¹ https://source.chromium.org/chromium/chromium/src/+/main:third_party/blink/web_tests/resources/gesture-util.js;l=403;bpv=1;bpt=0


----
What I wonder, this is the general setting and so also for macOS/iOS families? Why are they not hit by that. I mean safari scrolling is not like chrome, but it doesn't feel like they use the same value as epiphany.
Comment 12 Michael Catanzaro 2023-03-07 14:07:17 PST
(In reply to Carlos Garcia Campos from comment #10)
> I think gtk has a different value depending on the document
> size:
> 
> scroll_step = pow (page_size, 2.0 / 3.0);

Well we can probably forget about matching GTK scroll speed then. That simplifies this discussion.

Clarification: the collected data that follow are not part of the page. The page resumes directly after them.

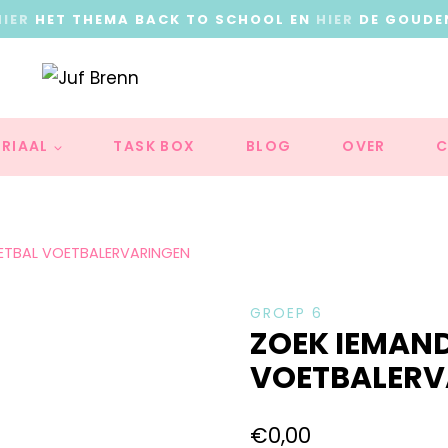
HIER
HET THEMA BACK TO SCHOOL EN
HIER
DE GOUDE
RIAAL
TASK BOX
BLOG
OVER
C
ETBAL VOETBALERVARINGEN
GROEP 6
ZOEK IEMAN
VOETBALERV
€
0,00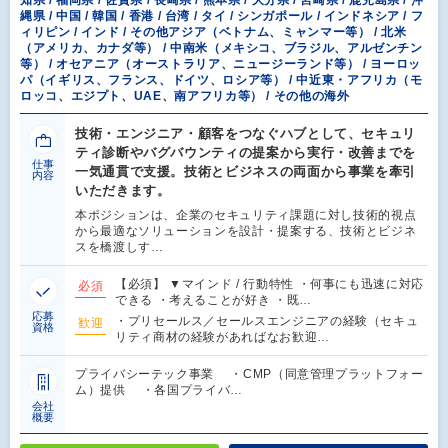
縄県 / 中国 / 韓国 / 香港 / 台湾 / タイ / シンガポール / インドネシア / フ
ィリピン / インド / その他アジア（ベトナム、ミャンマー等） / 北米
（アメリカ、カナダ等） / 中南米（メキシコ、ブラジル、アルゼンチン
等） / オセアニア（オーストラリア、ニュージーランド等） / ヨーロッ
パ（イギリス、フランス、ドイツ、ロシア等） / 中近東・アフリカ（モ
ロッコ、エジプト、UAE、南アフリカ等） / その他の海外
技術・エンジニア・顧客をつなぐハブとして、セキュリ
ティ診断やバグバウンティの提案から実行・改善までを
仕事
一気通貫で支援。技術とビジネスの両面から事業を牽引
内容
いただきます。
本ポジションは、企業のセキュリティ課題に対し技術的視点
から最適なソリューションを設計・提案する、技術とビジネ
スを橋渡しす…
【必須】 ▼マインド / 行動特性 ・何事にも迅速に対応
必須
できる ・考えることが好き ・既…
応募
・プリセールス／セールスエンジニアの経験（セキュ
歓迎
資格
リティ商材の経験があればなお歓迎…
プライバシーテック事業 ・CMP（同意管理プラットフォー
ム）提供 ・各国プライバ…
会社
概要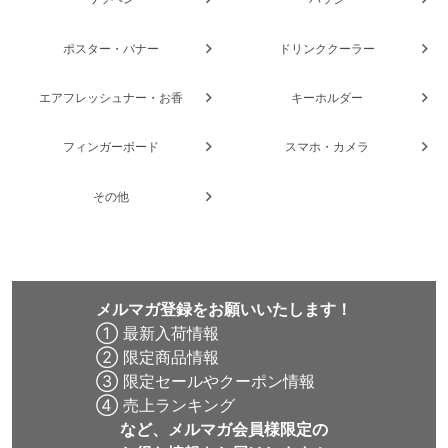
ポスター・バナー
ドリンククーラー
エアフレッシュナー・お香
キーホルダー
フィンガーボード
スマホ・カメラ
その他
メルマガ登録をお願いいたします！
① 最新入荷情報
② 限定商品情報
③ 限定セールやクーポン情報
④ 売上ランキング
など、メルマガ会員様限定の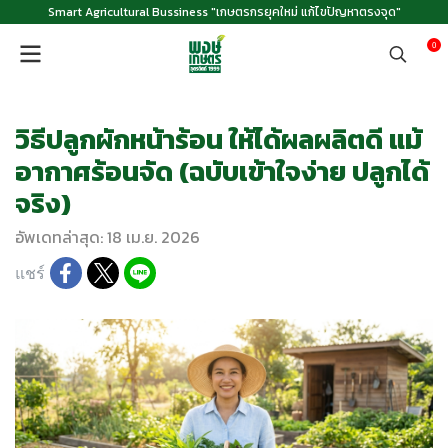
Smart Agricultural Bussiness "เกษตรกรยุคใหม่ แก้ไขปัญหาตรงจุด"
0
วิธีปลูกผักหน้าร้อน ให้ได้ผลผลิตดี แม้
อากาศร้อนจัด (ฉบับเข้าใจง่าย ปลูกได้
จริง)
อัพเดทล่าสุด: 18 เม.ย. 2026
แชร์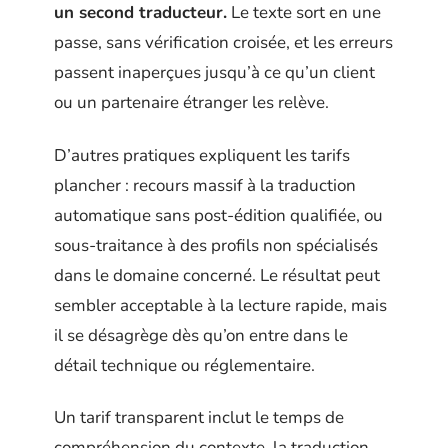
un second traducteur.
Le texte sort en une
passe, sans vérification croisée, et les erreurs
passent inaperçues jusqu’à ce qu’un client
ou un partenaire étranger les relève.
D’autres pratiques expliquent les tarifs
plancher : recours massif à la traduction
automatique sans post-édition qualifiée, ou
sous-traitance à des profils non spécialisés
dans le domaine concerné. Le résultat peut
sembler acceptable à la lecture rapide, mais
il se désagrège dès qu’on entre dans le
détail technique ou réglementaire.
Un tarif transparent inclut le temps de
compréhension du contexte, la traduction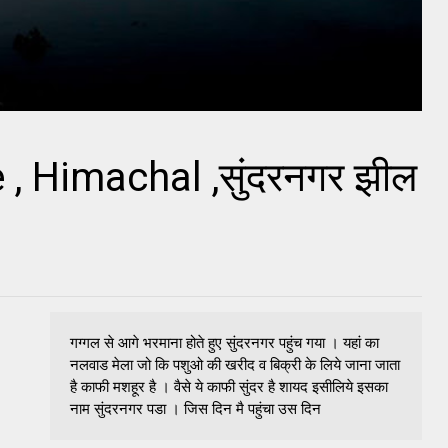
, Himachal ,सुंदरनगर झील
गग्गल से आगे भरमाना होते हुए सुंदरनगर पहुंच गया । यहां का
नलवाड मेला जो कि पशुओ की खरीद व बिक्री के लिये जाना जाता
है काफी मशहूर है । वैसे ये काफी सुंदर है शायद इसीलिये इसका
नाम सुंदरनगर पडा । जिस दिन मै पहुंचा उस दिन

(In reply to Fabian Bornschein from comment #11)
> I think probably the best option would be to expose it to the downstream
> developer to configure it themself.

Well it's certainly possible, but now you're looking at adding new API, and then hoping that the application you care about rebuilds to use the new API. So it's a more involved process.
Comment 13 Michael Catanzaro 2023-03-07 14:22:42 PST
(In reply to Fabian Bornschein from comment #11)
> I think probably the best option would be to expose it to the downstream
> developer to configure it themself. With a hint that 120 is a good value, as
> it's used by chromium¹, should feel familiar and something like 60 is a nice
> value for list views and so on.

So thanks for linking to this code. One easy solution is to simply copy what Chrome does: use 40 for Apple (matching what we already have) and 120 for everything else. (Could also use 63 for Android, except Android support is only maintained downstream currently.) That way we can do it now without waiting until September to add new API, and revert it whenever if we change our minds. Adding API makes everything much more complicated.
Comment 14 Michael Catanzaro 2023-03-07 14:23:50 PST
Actually the file you linked to is just a JS test. :P But I bet it matches the real code, and it seems sensible....
Comment 15 Michael Catanzaro 2023-03-07 15:38:25 PST
Pull request: https://github.com/WebKit/WebKit/pull/11197
Comment 17 Carlos Garcia Campos 2023-03-21 07:06:59 PDT
Pull request: https://github.com/WebKit/WebKit/pull/11758
Comment 18 EWS 2023-03-22 06:21:56 PDT
Committed 261961@main (645e981e523d): <https://commits.webkit.org/261961@main>

Reviewed commits have been landed. Closing PR #11758 and removing active labels.